В прислугах жила у нас в Казани Никаноровна, старуха из бывших крепостных, обладавшая весьма серьезными недостатками, но очень привязанная к нашей семье. Прежде всего, она пила и, когда напивалась, ложилась в кухне на полу, храпела на весь дом, и добудиться ее не было никакой возможности. Так что тете приходилось обходиться без ее помощи. Затем она обладала обширными знакомствами, на кухне у нее всегда толпилось множество народа.
Когда тетя пыталась намекнуть ей, что не совсем удобно, когда кухня с утра полна посторонних, она искренно изумлялась:
— Да что вы, барыня! Это ж свои — Клетни да Шапки. Куда ж им пойти?
Приходилось признать, что земляки имеют неоспоримое право на приют и угощение.
Выражалась Никаноровна весьма своеобразно и по-своему характеризовала дядиных знакомых.
— Тут к вам без вас заходил, — сообщала она, — этот, ну, что рыло-то завязано.
Не стеснялась она и говоря о господах. Ее возмущало, что ни дядя, ни тетя не умели торговаться и отстаивать свои интересы.
— Уж я нынче пеняла нашему хозяину (домовому), барыня, как он цену за дрова заложил. Уж на что, говорю, наш барин дурак, а и то такой цены не даст.
В ее лексиконе это означало «просто» не умеющий отстаивать свои интересы.
Тетя серьезно пеняла ей.
— Зачем же вы, Никаноровна, так говорите посторонним про барина?
— Да что вы, барыня, я ведь только нашему хозяину, а то я разве скажу?

* * * *

Условие задания: Что делала Никаноровна, когда напивалась, согласно цитируемому отрывку выше?

* * * *

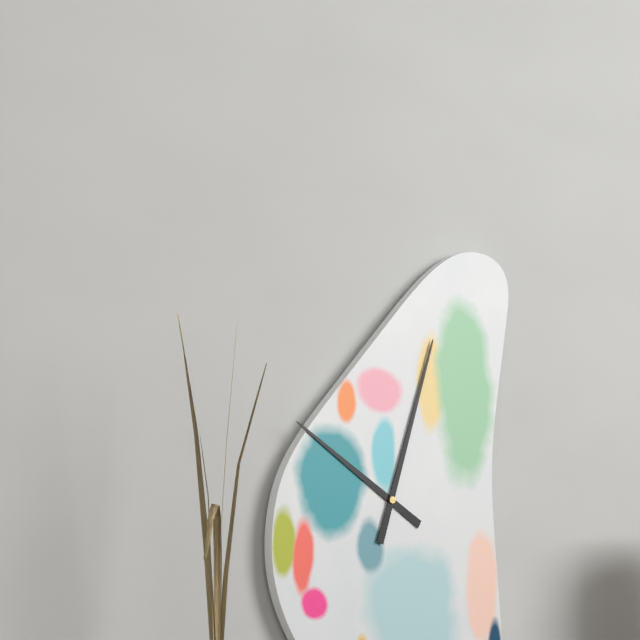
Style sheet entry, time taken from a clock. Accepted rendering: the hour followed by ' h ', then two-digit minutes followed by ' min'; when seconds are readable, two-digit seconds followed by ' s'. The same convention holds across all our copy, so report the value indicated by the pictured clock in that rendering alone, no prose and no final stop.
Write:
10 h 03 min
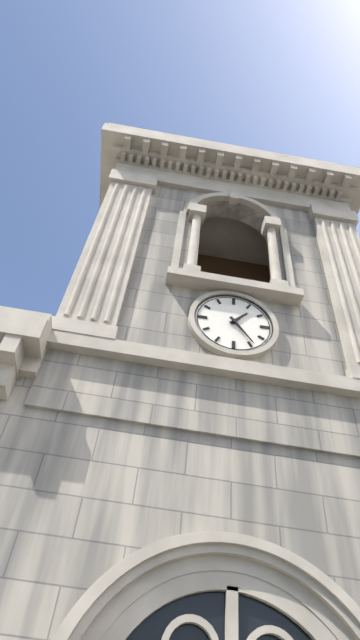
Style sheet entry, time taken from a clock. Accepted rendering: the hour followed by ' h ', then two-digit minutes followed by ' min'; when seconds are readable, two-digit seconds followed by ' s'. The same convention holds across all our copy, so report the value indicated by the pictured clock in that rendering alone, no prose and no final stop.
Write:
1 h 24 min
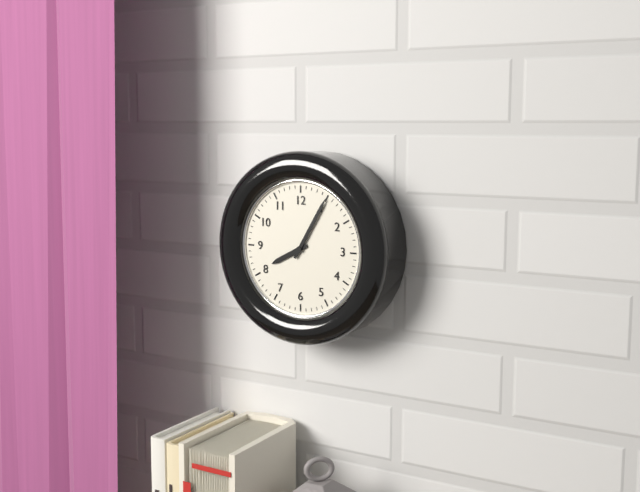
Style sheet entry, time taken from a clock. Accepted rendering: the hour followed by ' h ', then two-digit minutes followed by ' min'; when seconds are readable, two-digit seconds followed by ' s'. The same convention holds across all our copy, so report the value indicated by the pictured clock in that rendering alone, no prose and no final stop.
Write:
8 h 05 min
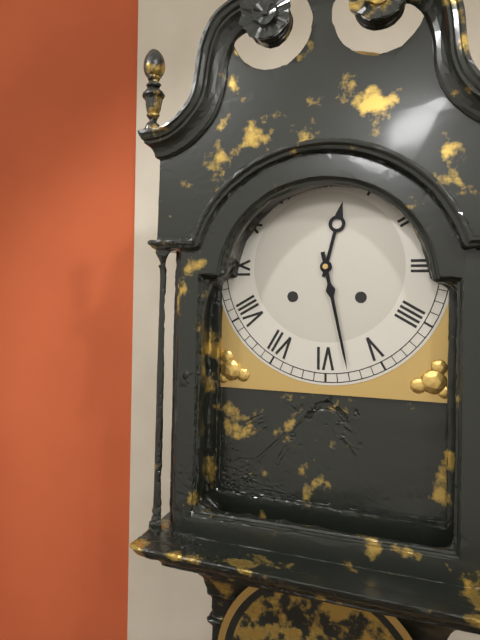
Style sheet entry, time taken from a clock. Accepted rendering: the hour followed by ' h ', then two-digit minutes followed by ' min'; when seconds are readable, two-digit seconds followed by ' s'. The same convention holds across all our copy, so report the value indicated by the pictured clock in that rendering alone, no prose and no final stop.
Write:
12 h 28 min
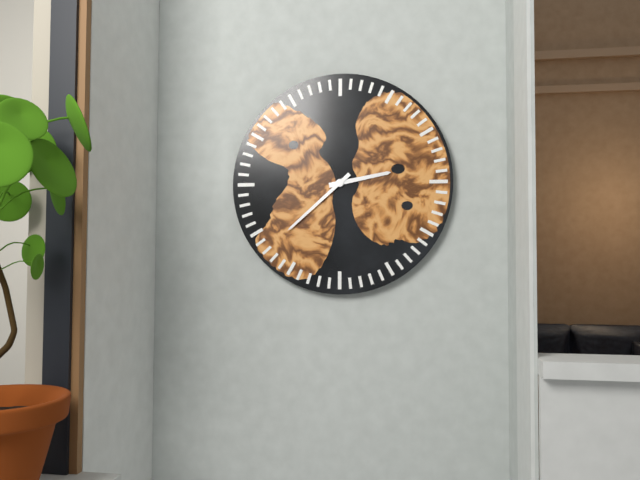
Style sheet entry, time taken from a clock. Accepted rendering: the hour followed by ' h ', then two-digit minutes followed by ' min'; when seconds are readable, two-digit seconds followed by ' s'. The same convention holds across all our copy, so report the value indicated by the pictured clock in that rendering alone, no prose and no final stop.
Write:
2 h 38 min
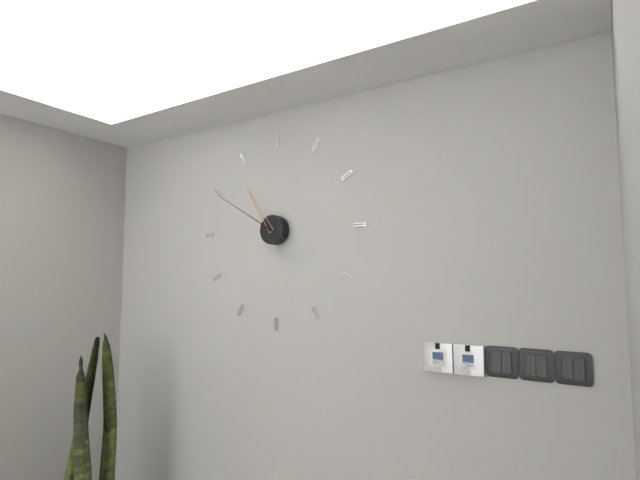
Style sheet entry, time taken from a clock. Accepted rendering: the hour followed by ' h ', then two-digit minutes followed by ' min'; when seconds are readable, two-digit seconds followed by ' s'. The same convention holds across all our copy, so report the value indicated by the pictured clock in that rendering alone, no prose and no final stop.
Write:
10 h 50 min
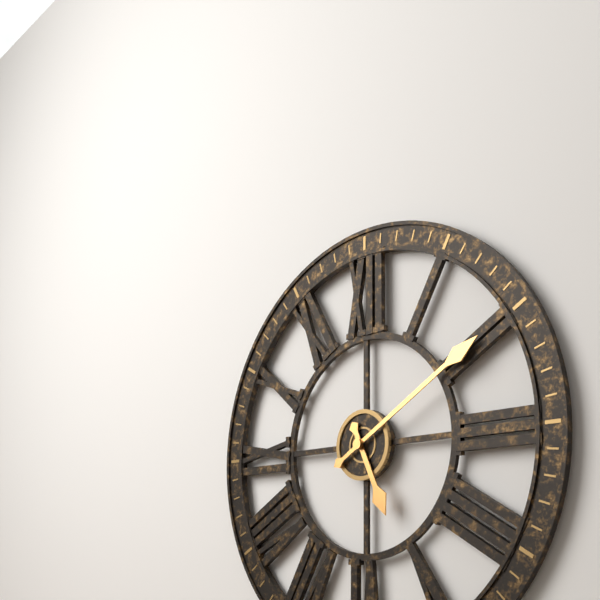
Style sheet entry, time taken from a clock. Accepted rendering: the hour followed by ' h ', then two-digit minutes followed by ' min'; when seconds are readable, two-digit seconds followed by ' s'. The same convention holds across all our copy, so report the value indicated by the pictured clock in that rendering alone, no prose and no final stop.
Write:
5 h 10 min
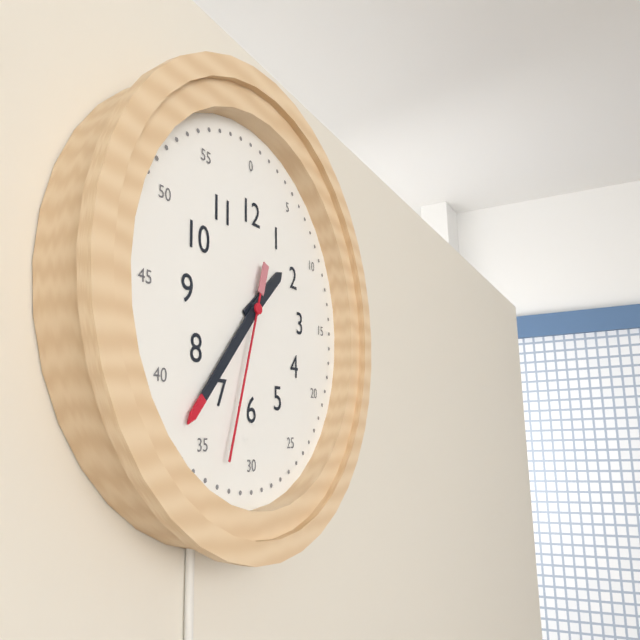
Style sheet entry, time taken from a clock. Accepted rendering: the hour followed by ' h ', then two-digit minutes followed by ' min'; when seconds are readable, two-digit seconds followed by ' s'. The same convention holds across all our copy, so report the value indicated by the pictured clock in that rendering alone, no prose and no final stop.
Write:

* * * *

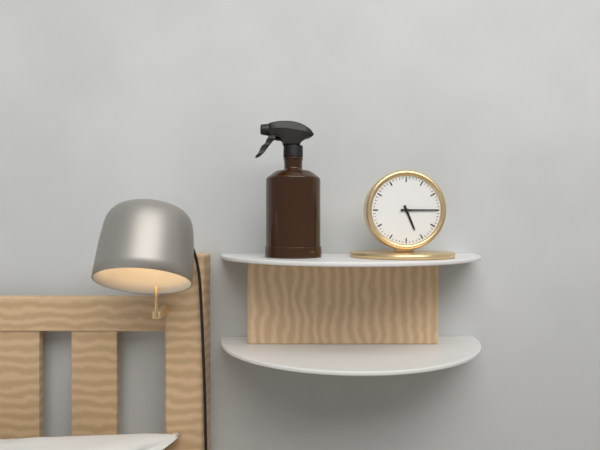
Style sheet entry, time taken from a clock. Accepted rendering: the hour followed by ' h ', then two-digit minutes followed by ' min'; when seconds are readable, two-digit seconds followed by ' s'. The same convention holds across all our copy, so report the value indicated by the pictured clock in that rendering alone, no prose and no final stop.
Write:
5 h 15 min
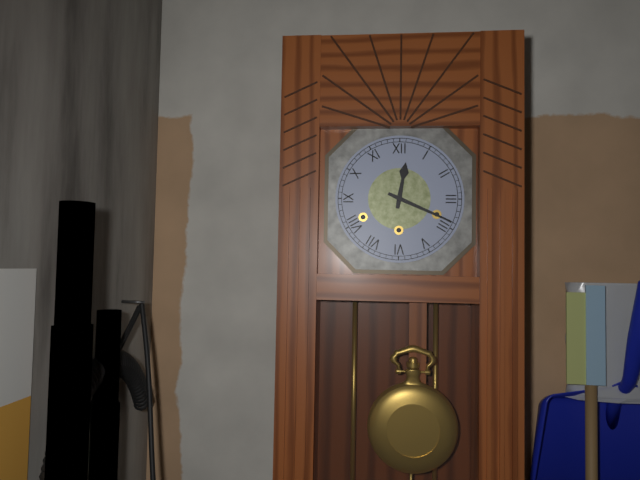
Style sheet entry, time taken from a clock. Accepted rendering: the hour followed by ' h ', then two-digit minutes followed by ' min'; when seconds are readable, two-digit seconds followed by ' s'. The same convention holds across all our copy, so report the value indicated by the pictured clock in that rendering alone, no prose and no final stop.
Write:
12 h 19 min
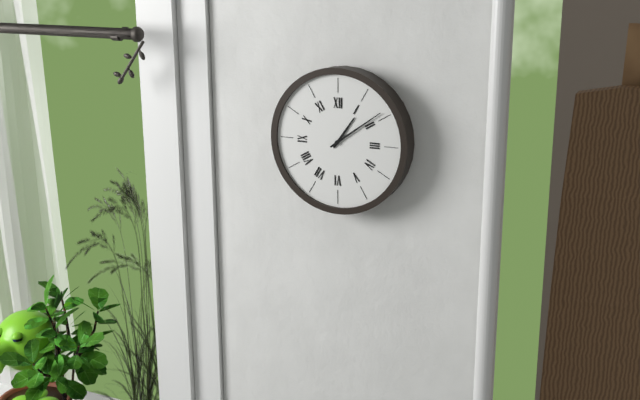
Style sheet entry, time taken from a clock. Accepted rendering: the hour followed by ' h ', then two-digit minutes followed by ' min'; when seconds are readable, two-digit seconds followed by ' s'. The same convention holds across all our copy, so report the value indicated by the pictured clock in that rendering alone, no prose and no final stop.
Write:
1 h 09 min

* * * *

Ответ: Ложилась в кухне на полу и храпела на весь дом.